Opinión

Desollamientos

Se acaba de descubrir que los popolocas –uno de los pueblos mejicanos sometidos por los aztecas– no sólo sacrificaban prisioneros a los dioses, sino que los desollaban. El ritual se celebraba en la fiesta de Tlacaxipehualiztli. Se les hacía combatir como gladiadores o se les asaeteaba y, a continuación, se les arrancaban los cueros. Los sacerdotes se ataviaban con sus pieles. El hallazgo es tan macabro como el que hace años nos reveló, también en Méjico, que los xiximes cazaban rivales y los cocinaban en sopa de habas y maíz, que ingerían en rito caníbal.

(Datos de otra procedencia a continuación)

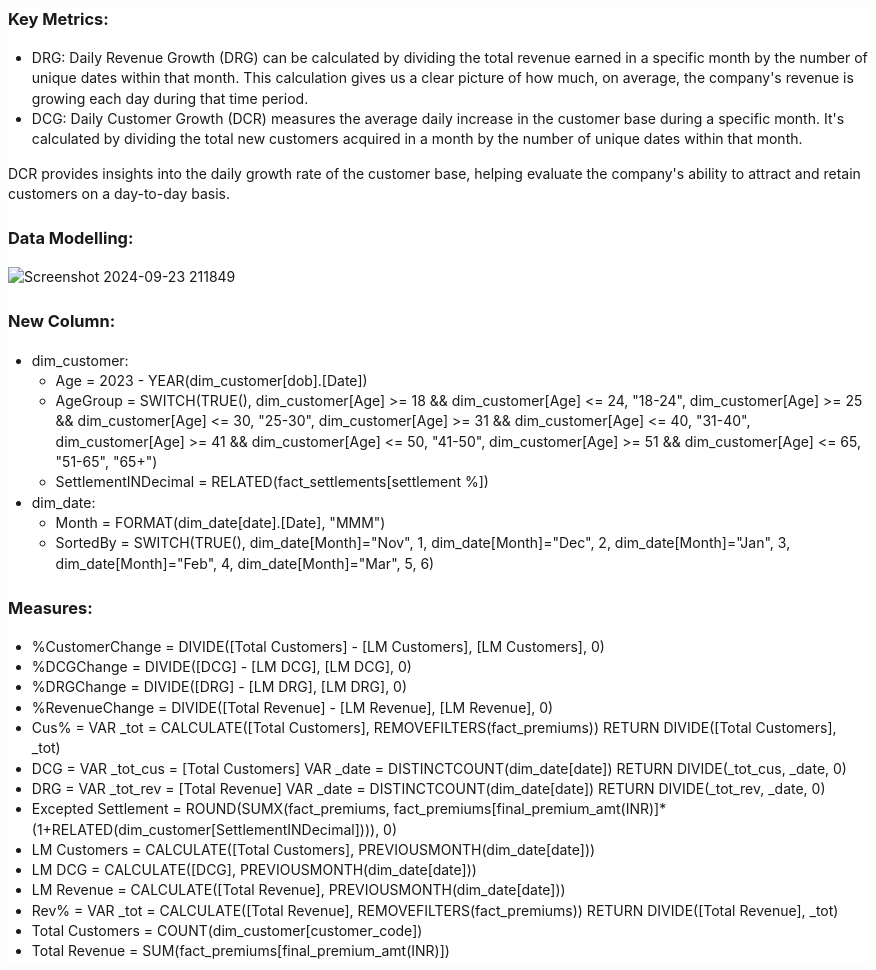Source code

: 
### Key Metrics:
- DRG: Daily Revenue Growth (DRG) can be calculated by dividing the total revenue earned in a specific month by the number of unique dates within that month. This calculation gives us a clear picture of how much, on average, the company's revenue is growing each day during that time period.
- DCG: Daily Customer Growth (DCR) measures the average daily increase in the customer base during a specific month. It's calculated by dividing the total new customers acquired in a month by the number of unique dates within that month.

DCR provides insights into the daily growth rate of the customer base, helping evaluate the company's ability to attract and retain customers on a day-to-day basis.


### Data Modelling:    
![Screenshot 2024-09-23 211849](https://github.com/user-attachments/assets/eeda14a6-e3c2-4f51-bf67-46a04bebad2c)


### New Column:  
- dim_customer:
  - Age = 2023 - YEAR(dim_customer[dob].[Date])
  - AgeGroup = SWITCH(TRUE(), dim_customer[Age] >= 18 && dim_customer[Age] <= 24, "18-24", dim_customer[Age] >= 25 && dim_customer[Age] <= 30, "25-30", dim_customer[Age] >= 31 && dim_customer[Age] <= 40, "31-40", dim_customer[Age] >= 41 && dim_customer[Age] <= 50, "41-50", dim_customer[Age] >= 51 && dim_customer[Age] <= 65, "51-65", "65+")
  - SettlementINDecimal = RELATED(fact_settlements[settlement %])
- dim_date:
  - Month = FORMAT(dim_date[date].[Date], "MMM")
  - SortedBy = SWITCH(TRUE(), dim_date[Month]="Nov", 1, dim_date[Month]="Dec", 2, dim_date[Month]="Jan", 3, dim_date[Month]="Feb", 4, dim_date[Month]="Mar", 5, 6)


### Measures:
- %CustomerChange = DIVIDE([Total Customers] - [LM Customers], [LM Customers], 0)
- %DCGChange = DIVIDE([DCG] - [LM DCG], [LM DCG], 0)
- %DRGChange = DIVIDE([DRG] - [LM DRG], [LM DRG], 0)
- %RevenueChange = DIVIDE([Total Revenue] - [LM Revenue], [LM Revenue], 0)
- Cus% = VAR _tot = CALCULATE([Total Customers], REMOVEFILTERS(fact_premiums)) RETURN DIVIDE([Total Customers], _tot)
- DCG = VAR _tot_cus = [Total Customers] VAR _date = DISTINCTCOUNT(dim_date[date]) RETURN DIVIDE(_tot_cus, _date, 0)
- DRG = VAR _tot_rev = [Total Revenue] VAR _date = DISTINCTCOUNT(dim_date[date]) RETURN DIVIDE(_tot_rev, _date, 0)
- Excepted Settlement = ROUND(SUMX(fact_premiums, fact_premiums[final_premium_amt(INR)]*(1+RELATED(dim_customer[SettlementINDecimal]))), 0)
- LM Customers = CALCULATE([Total Customers], PREVIOUSMONTH(dim_date[date]))
- LM DCG = CALCULATE([DCG], PREVIOUSMONTH(dim_date[date]))
- LM Revenue = CALCULATE([Total Revenue], PREVIOUSMONTH(dim_date[date]))
- Rev% = VAR _tot = CALCULATE([Total Revenue], REMOVEFILTERS(fact_premiums)) RETURN DIVIDE([Total Revenue], _tot)
- Total Customers = COUNT(dim_customer[customer_code])
- Total Revenue = SUM(fact_premiums[final_premium_amt(INR)])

Los huesos se limpiaban y colgaban de los árboles para garantizar las cosechas.

Los misioneros jesuitas habían consignado en sus crónicas estas prácticas, pero los historiadores las despacharon por exageradas, hasta que los hallazgos en la Cueva del Maguey probaron los relatos en 2011. Se generó entonces cierto malestar, porque resultaba desfigurado el buenismo sobre el pasado indígena. Cuando se reduce la conquista a batallas cruentas o explotación colonial, se obvia que la cultura europea y el cristianismo ayudaron a superar prácticas bárbaras.

Por debajo del debate asoman los flecos del relativismo. Todas las culturas son interesantes, pero no todas son igualmente buenas, salvo que antepongas el interés etnológico al destino de las personas individuales. Naturalmente esto tampoco faculta a las potencias dominantes para el colonialismo. El indigenismo resulta estomagante en un tiempo en que el mestizaje es un hecho. No es sino una forma de justificar nuevas dominaciones de élites locales.